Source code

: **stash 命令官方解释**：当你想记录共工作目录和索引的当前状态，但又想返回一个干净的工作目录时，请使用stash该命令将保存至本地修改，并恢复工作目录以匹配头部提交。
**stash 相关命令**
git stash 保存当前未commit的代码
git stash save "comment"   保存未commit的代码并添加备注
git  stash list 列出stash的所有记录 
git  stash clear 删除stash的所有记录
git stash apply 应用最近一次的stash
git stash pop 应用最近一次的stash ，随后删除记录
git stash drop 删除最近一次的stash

__WORK TO BE COMPLETED__: Locate every line in the data above that contains the string "应用最近一次的stash", and copy each of those lines.

__COMPLETED TASK__:
git stash apply 应用最近一次的stash
git stash pop 应用最近一次的stash ，随后删除记录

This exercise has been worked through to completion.